Borrowings of Foxfields Funding will be considered borrowings by us for purposes of complying with the asset coverage requirements under the Investment Company Act of 1940, as amended, applicable to business development companies.
This supplement supplements and amends the section of the Prospectus entitled "Management's Discussion and Analysis of Financial Condition and Results of OperationsQuantitative and Qualitative
Disclosures About Market Risk" by replacing the first sentence of the second paragraph thereof in its entirety with the following:
Pursuant to the terms of the BNP facility, the Deutsche Bank credit facility, the Fortress facility, the Goldman facility, the Natixis credit facility and the Wells Fargo facility, Berwyn Funding, FSEP Funding, Foxfields Funding, Strafford Funding, Energy Funding and Wayne Funding, respectively, borrow at a floating rate based on a benchmark interest rate.

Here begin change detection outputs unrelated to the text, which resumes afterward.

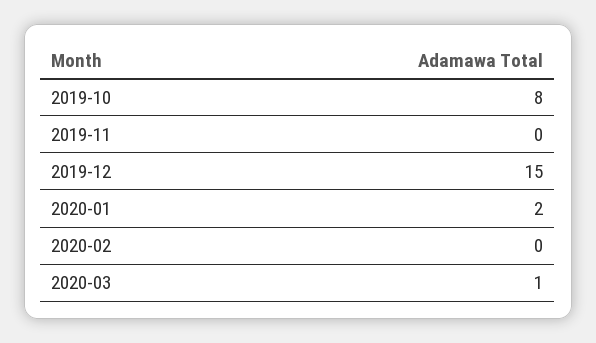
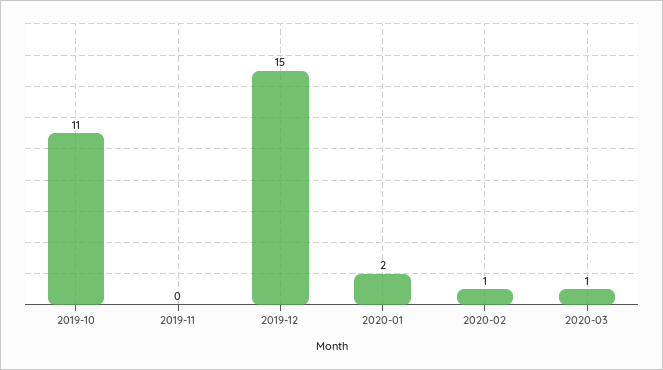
  {
-   "2019-10": 8,
+   "2019-10": 11,
    "2019-11": 0,
    "2019-12": 15,
    "2020-01": 2,
-   "2020-02": 0,
+   "2020-02": 1,
    "2020-03": 1
  }

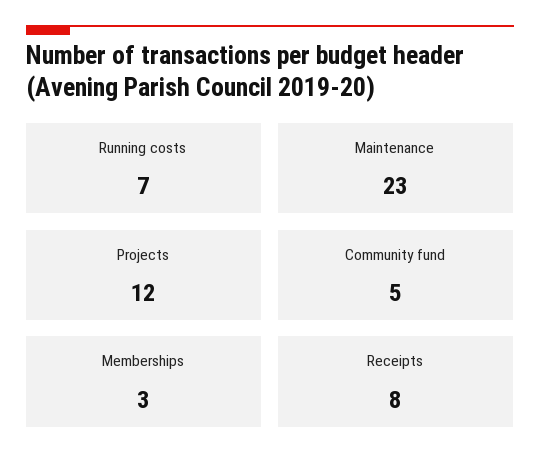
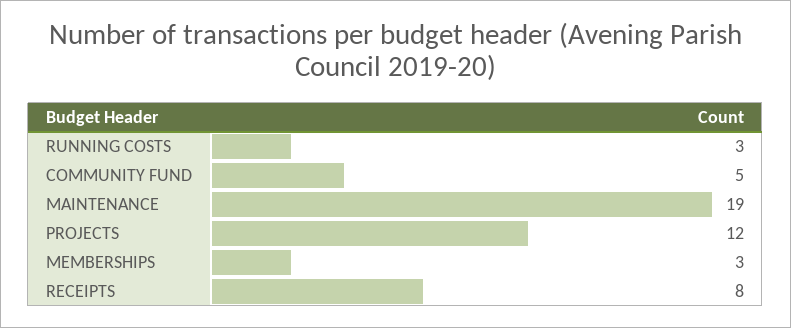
  {
-   "Running costs": 7,
+   "Running costs": 3,
-   "Maintenance": 23,
+   "Maintenance": 19,
    "Projects": 12,
    "Community fund": 5,
    "Memberships": 3,
    "Receipts": 8
  }

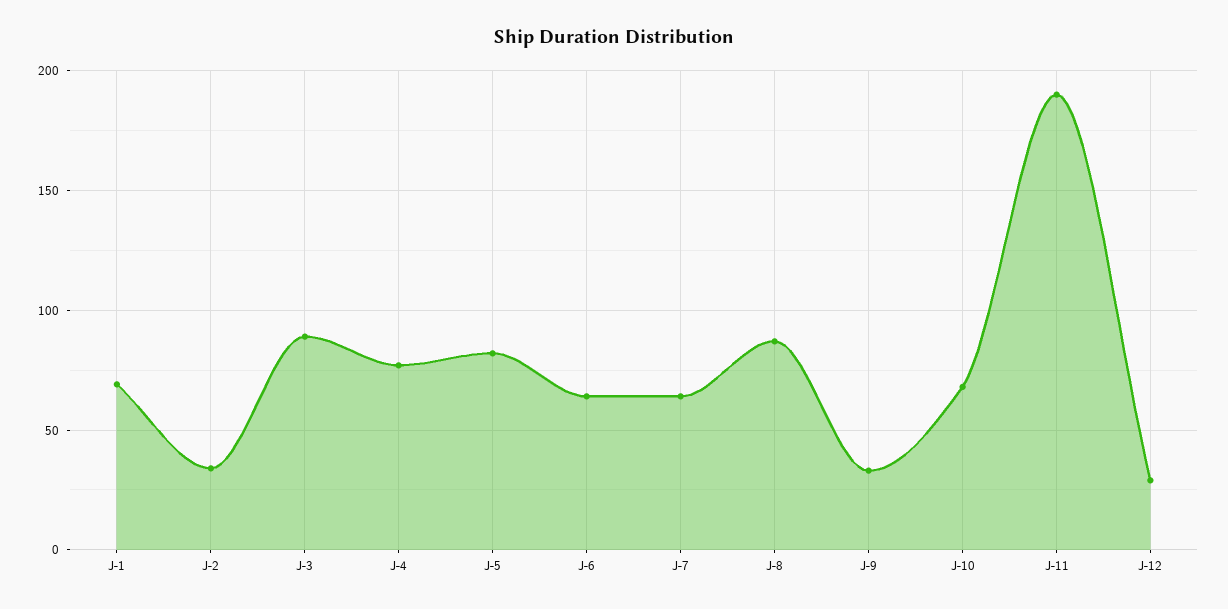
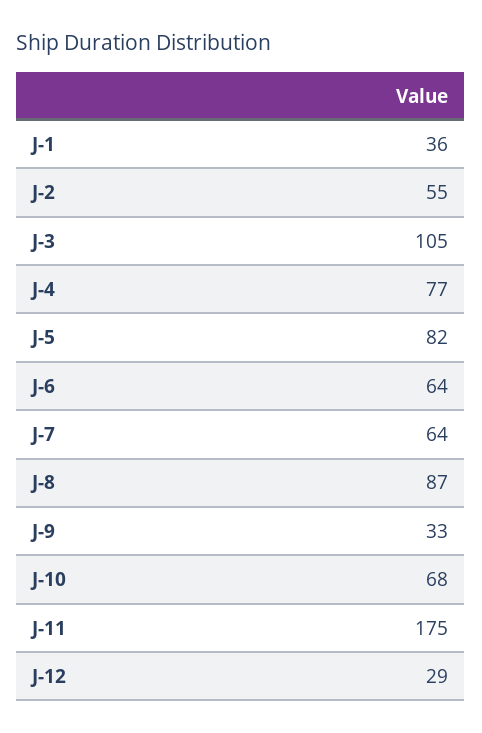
  {
-   "J-1": 70,
+   "J-1": 36,
-   "J-2": 35,
+   "J-2": 55,
-   "J-3": 90,
+   "J-3": 105,
    "J-4": 77,
    "J-5": 82,
    "J-6": 64,
    "J-7": 64,
    "J-8": 87,
    "J-9": 33,
    "J-10": 68,
-   "J-11": 190,
+   "J-11": 175,
    "J-12": 29
  }

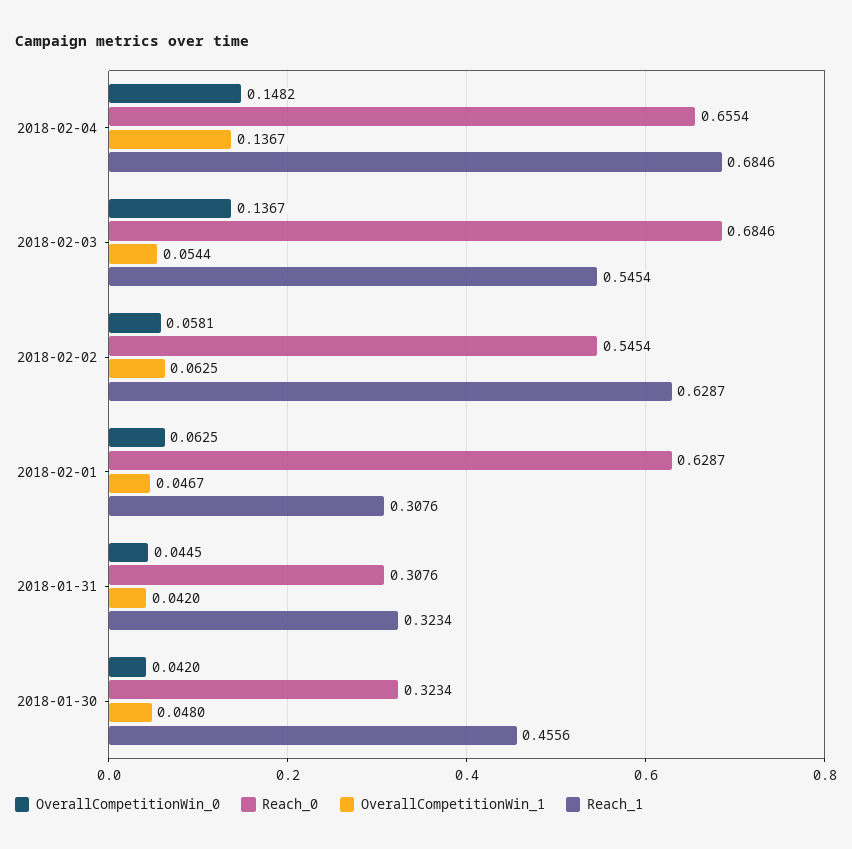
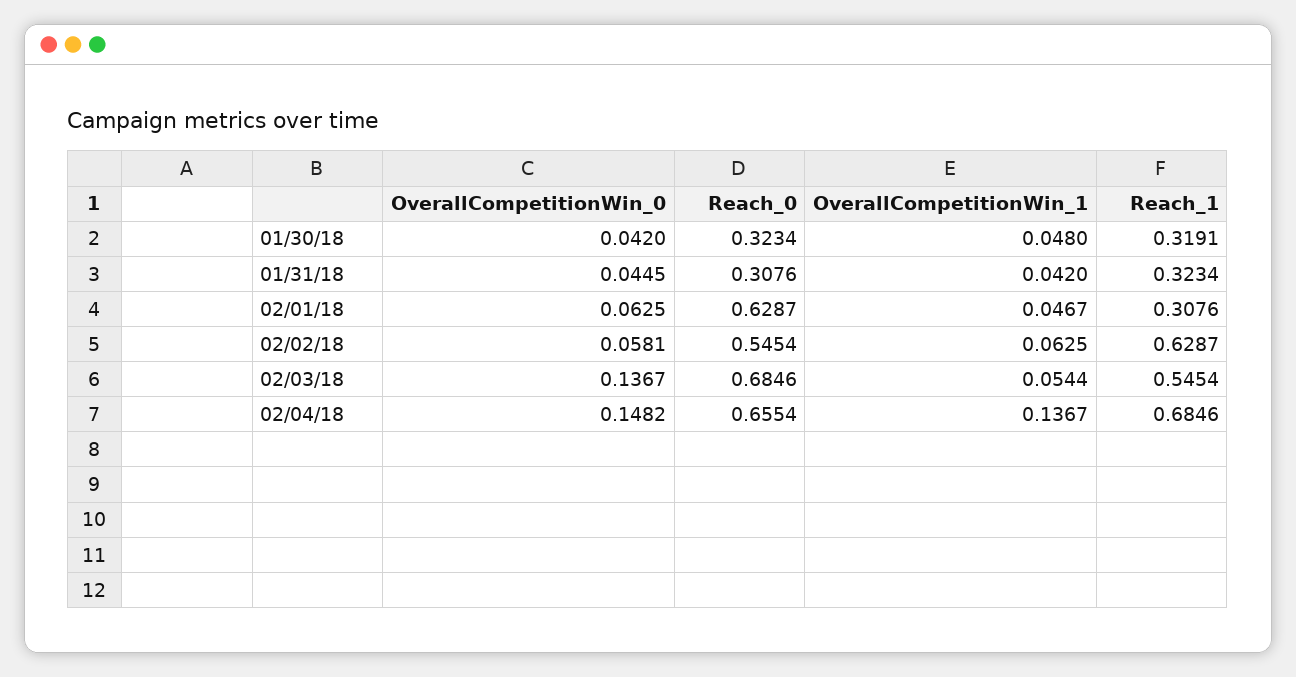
  {
    "OverallCompetitionWin_0": {
      "2018-02-04": 0.1482,
      "2018-02-03": 0.1367,
      "2018-02-02": 0.0581,
      "2018-02-01": 0.0625,
      "2018-01-31": 0.0445,
      "2018-01-30": 0.042
    },
    "Reach_0": {
      "2018-02-04": 0.6554,
      "2018-02-03": 0.6846,
      "2018-02-02": 0.5454,
      "2018-02-01": 0.6287,
      "2018-01-31": 0.3076,
      "2018-01-30": 0.3234
    },
    "OverallCompetitionWin_1": {
      "2018-02-04": 0.1367,
      "2018-02-03": 0.0544,
      "2018-02-02": 0.0625,
      "2018-02-01": 0.0467,
      "2018-01-31": 0.042,
      "2018-01-30": 0.048
    },
    "Reach_1": {
      "2018-02-04": 0.6846,
      "2018-02-03": 0.5454,
      "2018-02-02": 0.6287,
      "2018-02-01": 0.3076,
      "2018-01-31": 0.3234,
-     "2018-01-30": 0.4556
+     "2018-01-30": 0.3191
    }
  }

Decrease in Public Offering Price
On November 10, 2015, we decreased our public offering price from $8.65 per share to $8.55 per share. The decrease in the public offering price was effective as of the Company's November 11, 2015 weekly closing and first applied to subscriptions received from November 4, 2015 through November 10, 2015. In accordance with our share pricing policy, our board of trustees determined that a reduction in the public offering price per share was warranted following a decline in our net asset value per share to an amount more than 2.5% below our then-current net offering price.